Exercises to complete »
(a) In the article on privacy and geospatial technology, at which event did Donald Kerr suggest that Americans rethink their concept of privacy?
(b) Render this sentence from the article on privacy and geospatial technology into Spanish: "Unfortunately, privacy is difficult to define in a legal context, as by its very nature it is personal and subjective."
(c) Carry the article on privacy and geospatial technology forward, starting right after its final sentence.

Passage to read »

Reasonable Expectations in a Google Earth World
A U.S. citizen’s right to privacy—to freedom from government observation—has become increasingly important in the geospatial community. Last year, the Department of Homeland Security (DHS) announced the creation of the National Applications Office (NAO).
One of the stated goals of the NAO is to provide federal, state and local law enforcement officials with access to the nation’s classified reconnaissance systems. However, Republicans and Democrats on Capitol Hill expressed such serious concern about the program’s privacy and civil implications that DHS has placed that portion of the NAO on hold.
More recently, Deputy Director of National Intelligence Donald Kerr, in remarks made at GEOINT 2007, suggested that it is time for Americans to rethink their concept of privacy. Although his remarks were meant for a broader audience, it was not surprising that he gave them before a meeting of geospatial professionals.
Unfortunately, privacy is difficult to define in a legal context, as by its very nature it is personal and subjective. In addition, the law has not kept pace with improvements in technology to collect, process, analyze and distribute personal data. As a result, there are few clear legal lines as to what constitutes an improper infringement of privacy by the government. Therefore, in order to get a sense as to how the concept of privacy applies to today’s geospatial technology, it is important to understand how the law has been applied in similar matters.

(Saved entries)
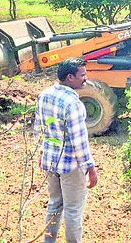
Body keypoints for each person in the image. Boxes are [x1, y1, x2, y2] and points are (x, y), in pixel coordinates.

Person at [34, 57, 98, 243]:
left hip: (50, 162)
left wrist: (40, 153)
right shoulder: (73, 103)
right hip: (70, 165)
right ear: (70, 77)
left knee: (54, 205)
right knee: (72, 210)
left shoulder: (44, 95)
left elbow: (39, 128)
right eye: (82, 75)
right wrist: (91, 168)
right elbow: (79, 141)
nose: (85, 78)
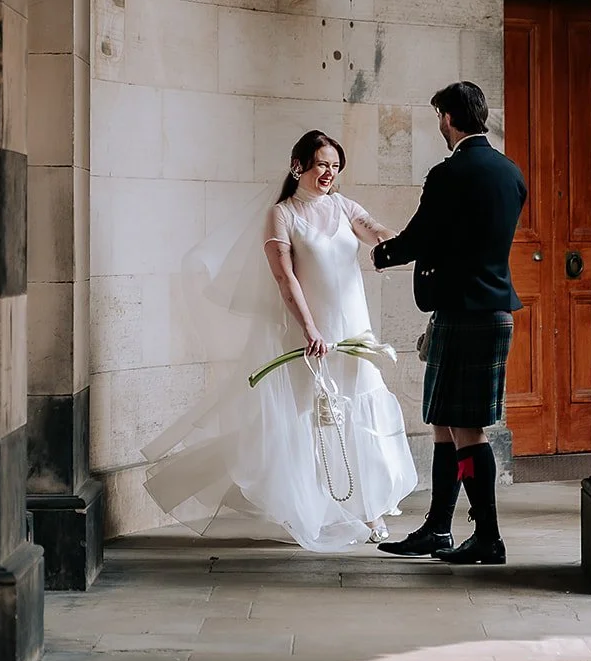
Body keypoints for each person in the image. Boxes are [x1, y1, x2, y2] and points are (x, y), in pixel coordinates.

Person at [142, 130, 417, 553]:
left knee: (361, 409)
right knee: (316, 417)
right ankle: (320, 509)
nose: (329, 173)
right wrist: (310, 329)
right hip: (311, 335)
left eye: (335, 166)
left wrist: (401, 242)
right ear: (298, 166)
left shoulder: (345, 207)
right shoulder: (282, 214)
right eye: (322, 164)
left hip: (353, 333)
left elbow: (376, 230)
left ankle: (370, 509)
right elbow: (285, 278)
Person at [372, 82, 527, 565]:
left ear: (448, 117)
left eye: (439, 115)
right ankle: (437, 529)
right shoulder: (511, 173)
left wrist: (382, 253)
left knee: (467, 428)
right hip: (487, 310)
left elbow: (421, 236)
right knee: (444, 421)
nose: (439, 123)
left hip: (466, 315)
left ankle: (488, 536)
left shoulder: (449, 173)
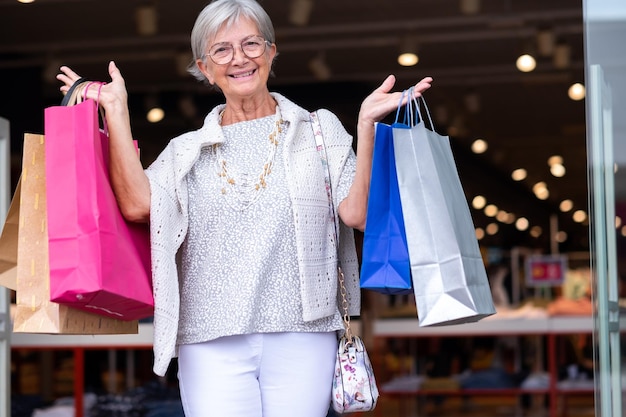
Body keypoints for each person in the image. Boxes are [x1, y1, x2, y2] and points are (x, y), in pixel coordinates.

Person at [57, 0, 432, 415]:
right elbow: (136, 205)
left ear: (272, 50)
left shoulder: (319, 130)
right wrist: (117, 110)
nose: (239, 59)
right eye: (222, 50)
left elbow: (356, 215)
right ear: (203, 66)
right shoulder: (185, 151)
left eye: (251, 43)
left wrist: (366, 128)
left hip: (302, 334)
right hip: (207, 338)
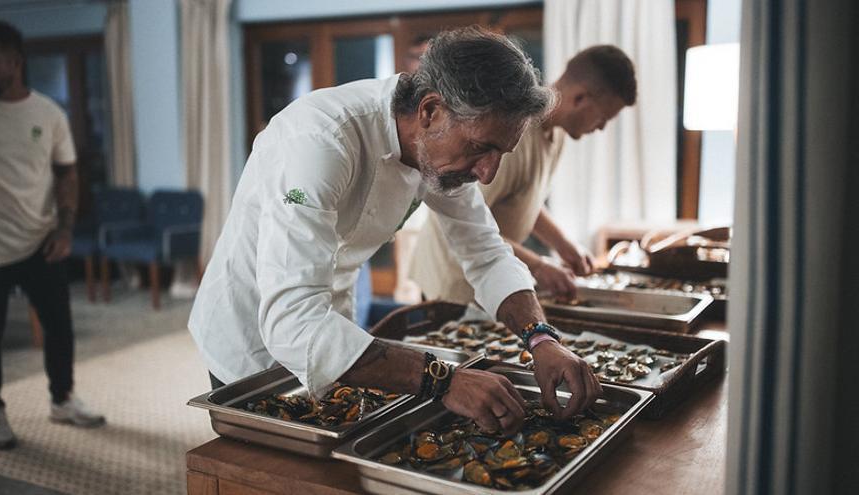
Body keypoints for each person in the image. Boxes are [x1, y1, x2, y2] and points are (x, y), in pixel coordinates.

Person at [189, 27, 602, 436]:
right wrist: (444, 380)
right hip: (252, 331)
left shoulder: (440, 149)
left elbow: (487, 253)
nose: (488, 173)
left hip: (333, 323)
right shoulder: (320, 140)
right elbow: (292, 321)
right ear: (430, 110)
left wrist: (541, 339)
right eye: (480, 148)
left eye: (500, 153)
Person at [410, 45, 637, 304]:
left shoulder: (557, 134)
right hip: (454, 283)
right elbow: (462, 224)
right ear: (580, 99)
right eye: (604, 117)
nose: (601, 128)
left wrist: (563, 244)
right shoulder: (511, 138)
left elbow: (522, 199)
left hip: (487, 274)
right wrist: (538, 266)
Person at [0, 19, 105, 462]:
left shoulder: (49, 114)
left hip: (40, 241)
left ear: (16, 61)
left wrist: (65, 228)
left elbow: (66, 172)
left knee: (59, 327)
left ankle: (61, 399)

Expected results »
(a) GEOINT 2007

(b) Lamentablemente, la privacidad es difícil de definir en un contexto legal, ya que, por su propia naturaleza, es personal y subjetiva.

(c)
Privacy and Remote Sensing
One of the primary sources for the protection of privacy in the United States is the Fourth Amendment of the Constitution. The Fourth Amendment requires the government to obtain a warrant based upon probable cause before conducting a search of an individual, a home or a place where an individual might have "a reasonable expectation of privacy." To date, there have been no reported cases involving the use of satellite technology to conduct an improper search by the government.
However, there have been a few important cases that have addressed "a reasonable expectation of privacy" in a remote sensing context. For example, in Dow Chemical Co. v. U.S., decided in 1986, Dow claimed that the Environmental Protection Agency (EPA) violated Dow’s Fourth Amendment rights when it hired a commercial aerial photographer to photograph one of Dow’s facilities without first obtaining a warrant. The photographer used a standard mapping camera and flew within lawful airspace. The Supreme Court held that even though Dow had security walls around its complex, it did not have a reasonable expectation of privacy with respect to what was not covered behind the walls because it was "open to the view and observation of persons in aircraft lawfully in the public airspace immediately above. . ." It is worth noting however, that the court left open the question as to whether "surveillance of private property by using highly sophisticated surveillance equipment not generally available to the public, such as satellite technology, might be constitutionally proscribed absent a warrant."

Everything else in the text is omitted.